Some of the methods they can be less intrusive,
some of the methods can be more intrusive.
And if only your source cluster
have certain latency requirements,
you should make sure that you don’t kill
the latencies on the source cluster.
And another important thing that you often forget
is that on the target cluster never have automated ways
that will increase the number of writes for you
like indexes/materialized views created before you switch.
So you should basically create those MVs or indexes
only after the whole data is migrated
and then let them create and let them waste the resources
that they are actually free for the index
or materialized view creation
rather than before which basically they are like
loaded and fully busy with migration itself.

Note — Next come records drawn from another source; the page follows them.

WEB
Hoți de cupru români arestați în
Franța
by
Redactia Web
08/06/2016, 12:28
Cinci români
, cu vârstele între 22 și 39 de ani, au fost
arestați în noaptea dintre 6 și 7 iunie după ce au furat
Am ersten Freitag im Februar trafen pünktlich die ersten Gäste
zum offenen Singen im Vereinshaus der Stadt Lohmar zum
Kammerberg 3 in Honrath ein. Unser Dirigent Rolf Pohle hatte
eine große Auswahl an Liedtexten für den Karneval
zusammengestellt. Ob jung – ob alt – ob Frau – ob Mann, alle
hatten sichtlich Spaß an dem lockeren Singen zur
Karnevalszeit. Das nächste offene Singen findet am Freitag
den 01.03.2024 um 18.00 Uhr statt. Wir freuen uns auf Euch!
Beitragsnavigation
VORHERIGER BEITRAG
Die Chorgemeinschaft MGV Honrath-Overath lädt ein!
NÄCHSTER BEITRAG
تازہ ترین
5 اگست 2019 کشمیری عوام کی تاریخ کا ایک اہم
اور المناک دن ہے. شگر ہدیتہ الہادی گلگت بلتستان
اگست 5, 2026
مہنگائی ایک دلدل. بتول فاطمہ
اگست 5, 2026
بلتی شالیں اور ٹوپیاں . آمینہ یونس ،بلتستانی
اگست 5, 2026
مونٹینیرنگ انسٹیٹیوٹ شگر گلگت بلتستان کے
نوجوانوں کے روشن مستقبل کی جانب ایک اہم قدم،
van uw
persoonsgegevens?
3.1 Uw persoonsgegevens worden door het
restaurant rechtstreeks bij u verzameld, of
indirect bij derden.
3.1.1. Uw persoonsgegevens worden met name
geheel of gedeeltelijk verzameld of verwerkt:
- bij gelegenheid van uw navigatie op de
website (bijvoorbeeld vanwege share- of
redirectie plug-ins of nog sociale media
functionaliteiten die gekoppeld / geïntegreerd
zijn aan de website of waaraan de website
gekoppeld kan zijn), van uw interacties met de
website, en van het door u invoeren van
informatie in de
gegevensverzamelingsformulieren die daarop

Let’s talk about the tools,
so I will just go quickly over them.
So the first, and important, tool is the nodetool refresh.
If you align your data properly, this can be the fastest way
of how to get your data over.
It also comes with disadvantage
that you need full access to the source cluster as one thing.
And second thing is
sometimes when the topology doesn’t match it,
like if you have, for example,
nine nodes in source and six nodes in target,
then it’s hard to figure out which nodes should belong where.

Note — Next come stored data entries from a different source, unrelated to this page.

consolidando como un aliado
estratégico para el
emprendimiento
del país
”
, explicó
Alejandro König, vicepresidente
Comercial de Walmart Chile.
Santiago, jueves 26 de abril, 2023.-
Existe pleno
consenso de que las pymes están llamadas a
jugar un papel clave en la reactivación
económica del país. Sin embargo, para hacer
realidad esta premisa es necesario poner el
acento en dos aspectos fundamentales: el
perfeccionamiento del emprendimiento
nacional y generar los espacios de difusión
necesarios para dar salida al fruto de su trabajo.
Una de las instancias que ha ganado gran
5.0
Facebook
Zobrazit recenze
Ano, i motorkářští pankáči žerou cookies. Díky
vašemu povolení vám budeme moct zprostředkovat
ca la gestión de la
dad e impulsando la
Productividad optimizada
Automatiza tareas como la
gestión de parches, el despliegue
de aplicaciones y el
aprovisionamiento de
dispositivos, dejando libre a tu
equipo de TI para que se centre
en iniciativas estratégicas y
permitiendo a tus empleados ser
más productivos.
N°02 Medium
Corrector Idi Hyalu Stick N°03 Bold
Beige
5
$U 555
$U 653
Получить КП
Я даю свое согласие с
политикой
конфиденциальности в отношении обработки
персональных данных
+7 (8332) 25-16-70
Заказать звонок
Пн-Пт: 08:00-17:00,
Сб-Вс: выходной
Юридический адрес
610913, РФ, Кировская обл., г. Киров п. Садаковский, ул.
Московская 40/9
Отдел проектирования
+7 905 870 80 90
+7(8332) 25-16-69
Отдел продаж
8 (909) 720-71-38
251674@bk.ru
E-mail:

And if you have to use the load and stream, it might be slow.
Like despite we tried to make it very fast
and actually it’s faster than copying everything
everywhere, which is the default approach of nodetool refresh.
It will still basically take some resources and
it will be slower than having the data aligned.
So if the data fits, it can be fast.
If the data doesn’t fit, load and stream will be fast.
And if you are completely out of questions, then just copy
everything everywhere and let it clean up.
So that’s like the poor man solution to the nodetool
refresh.
We have added or. Scylla has added
in the Scylla Manager an option to back up and restore,
and this is actually very different
between the two versions of the Scylla Manager.
Like before, we had Scylla Manager 3.1.
It didn’t support the load and stream, so there, basically,
it was only able to go and restore based on the topology.
So the target cluster had to be the same.
And with Scylla 3.1, these leverages now
the load and stream and it basically will do
any topology to any topology, so just use that
and it makes life very simple and very easy.
And it’s also very convenient because
before the Scylla Manager 3.1, if you wanted to restore
just tables, you actually had to go
and manually copy the SSTables from the appropriate table.
So this is not the case anymore.